No outro lado, mas ainda na mesma balança, a pesquisadora ressalta a presença da mulher na produção científica, principalmente na sua área de trabalho. Ela conta que na sua graduação, dos 50 alunos da turma apenas 5 eram mulheres, sendo que, somente Michele e mais uma colega concluíram o curso. Num ambiente majoritariamente masculino, um ponto fora da curva: “sempre fui respeitada, sempre tive minhas opiniões colocadas e ouvidas. Nunca tive preconceito por ser mulher no curso de exatas, mas sei que isso acontece. Sempre lidei muito bem com o ambiente, apesar de ser expressivamente masculino”, conta Michele. Ainda assim, a pesquisadora defende a importância de eventos, reuniões e atividades para incentivar cada vez mais a participação das mulheres no campo científico.
Além da UFPR
“Eu tenho essa motivação, de trazer os resultados das pesquisas para a sociedade”, define Michele. A professora sabe que o trabalho de um pesquisador transcende a UFPR. É por isso que, no ano de 2017, Michele participou do programa “Cientistas na Escola”, criado pela Prefeitura Municipal de Curitiba, que abre as portas das escolas municipais para pesquisadores. O objetivo é incentivar crianças do Ensino Fundamental a conhecerem a carreira de cientista e abraçarem a prática do estudo.

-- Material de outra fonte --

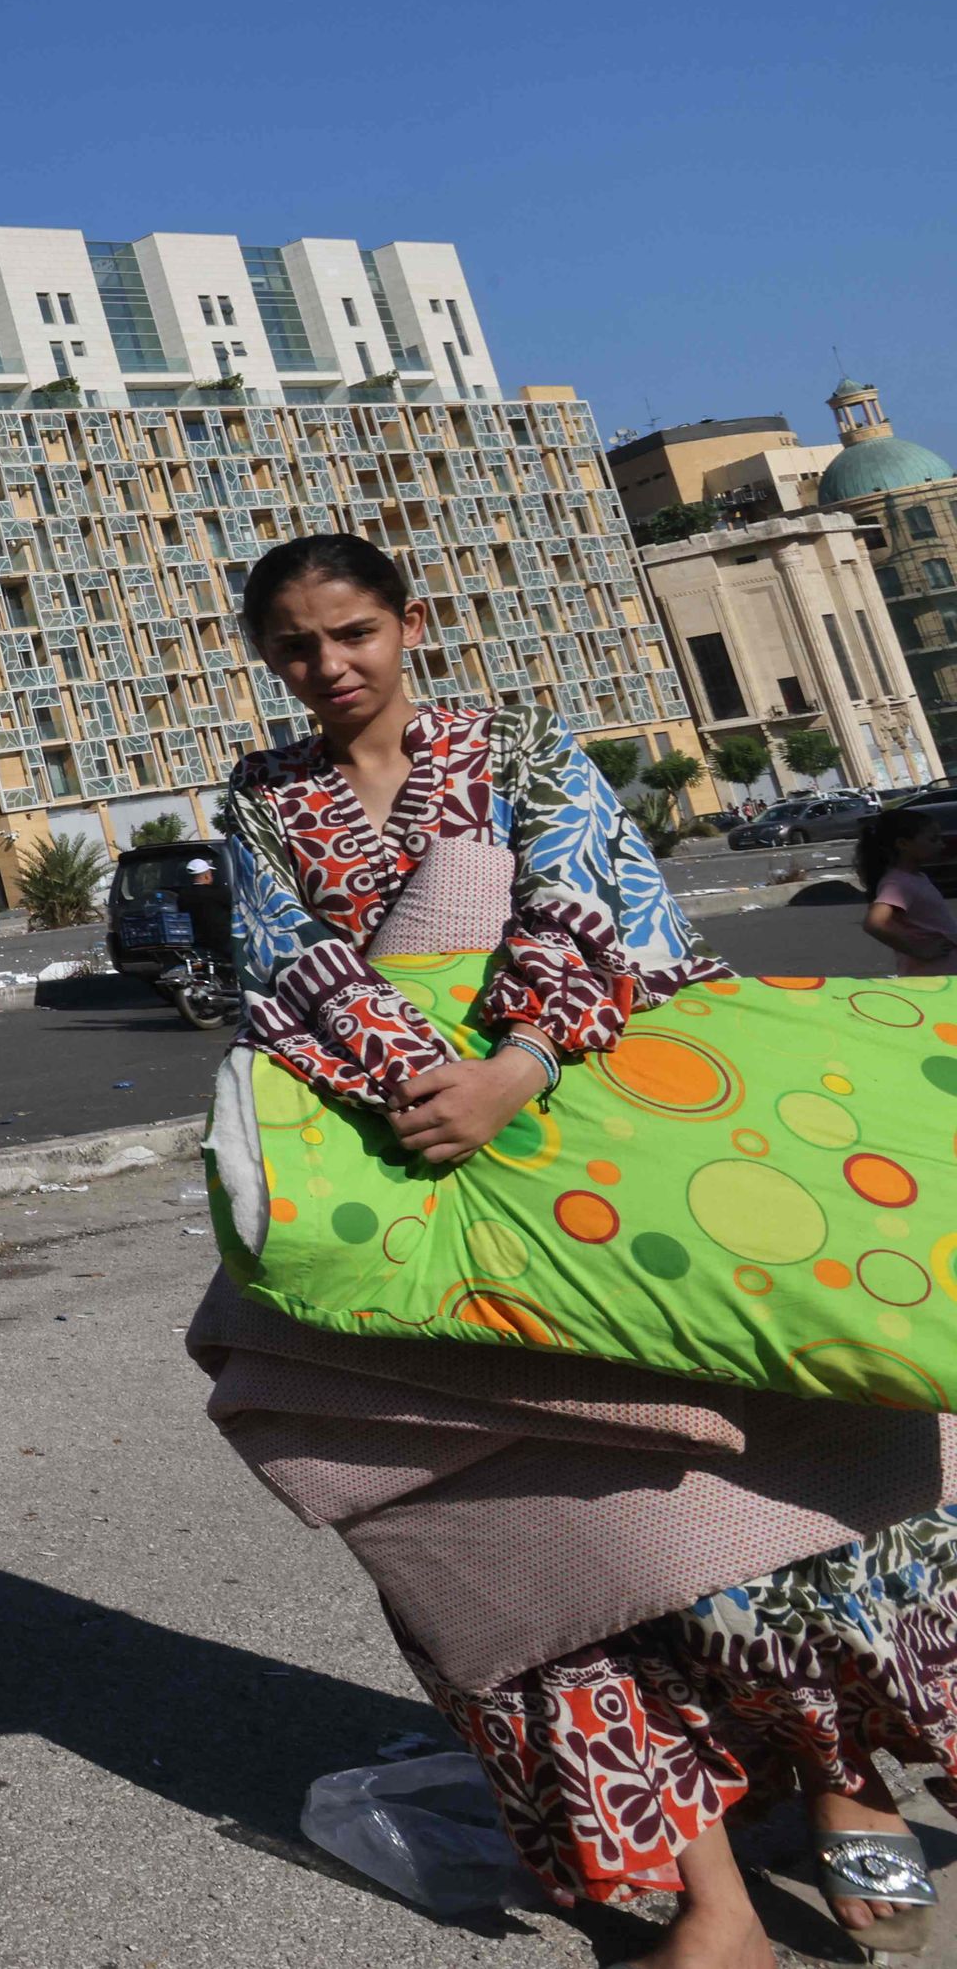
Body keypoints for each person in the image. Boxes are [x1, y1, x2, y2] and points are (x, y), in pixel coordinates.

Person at [207, 531, 957, 1961]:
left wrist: (524, 1064)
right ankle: (711, 1897)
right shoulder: (263, 803)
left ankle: (848, 1781)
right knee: (541, 1537)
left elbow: (594, 907)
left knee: (754, 1484)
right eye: (297, 647)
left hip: (615, 1146)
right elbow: (280, 969)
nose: (330, 666)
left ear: (407, 622)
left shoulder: (521, 746)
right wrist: (416, 1087)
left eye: (353, 632)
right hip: (416, 1173)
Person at [858, 805, 957, 972]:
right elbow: (874, 923)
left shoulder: (917, 877)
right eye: (933, 839)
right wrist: (918, 950)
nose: (941, 845)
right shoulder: (897, 883)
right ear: (903, 844)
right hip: (932, 975)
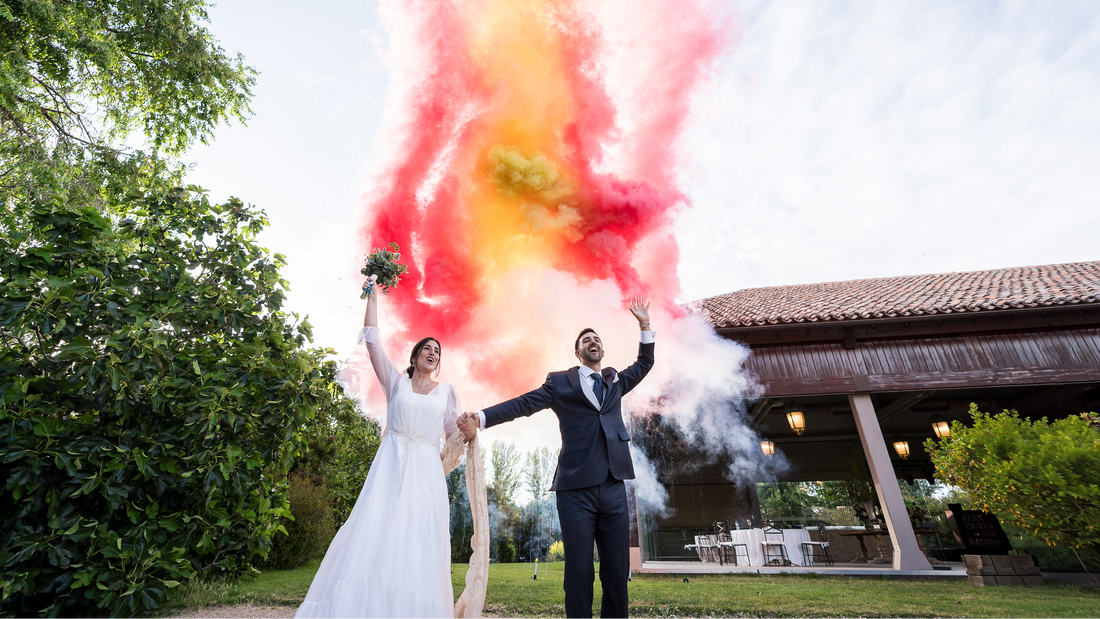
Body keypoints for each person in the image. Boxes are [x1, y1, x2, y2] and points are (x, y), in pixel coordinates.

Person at [457, 296, 654, 619]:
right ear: (577, 353)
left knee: (616, 574)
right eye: (586, 340)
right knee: (579, 573)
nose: (593, 342)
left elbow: (645, 364)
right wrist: (481, 417)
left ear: (601, 351)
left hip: (615, 486)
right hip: (575, 490)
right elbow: (523, 404)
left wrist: (645, 325)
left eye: (597, 339)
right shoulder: (560, 382)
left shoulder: (614, 380)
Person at [295, 287, 480, 619]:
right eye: (426, 348)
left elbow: (454, 437)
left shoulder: (447, 393)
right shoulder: (397, 384)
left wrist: (469, 429)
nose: (432, 352)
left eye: (437, 351)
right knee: (375, 531)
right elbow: (373, 343)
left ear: (438, 362)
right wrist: (374, 297)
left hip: (425, 474)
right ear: (415, 357)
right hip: (389, 467)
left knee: (415, 540)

Além de atuar fora da universidade, Michele tenta impulsionar que suas pesquisas tenham benefícios sociais. Nessa linha de estudo, a professora desenvolve um projeto de segurança associado ao monitoramento de saúde das pessoas. Para explicar a funcionalidade, ela conta que, a partir da pesquisa, seria possível prever sintomas com antecedência, como por exemplo um ataque cardíaco, e transmitir a informação de forma prioritária para um médico, ou um familiar da pessoa.
É nesse campo que Michele publicou, no ano de 2010, o livro “Saúde Móvel: Conceitos, Iniciativas e Aplicações”, primeira publicação brasileira que trata de comunicação sem fio na área da saúde. “A ideia era trazer as potencialidades da rede sem fio para os cuidados da saúde. Na época isso era meio futurista, e hoje vemos que é uma área que está despontando. O livro tinha a intenção de apontar essas inovações que estavam surgindo”.
Para Michele, seu trabalho não se resume em poucas palavras. Diante de toda essa trajetória, ela segue acreditando que o papel da universidade é a geração do conhecimento. Um ciclo que surge a partir da pesquisa brasileira e através da liberdade e incentivo aos professores.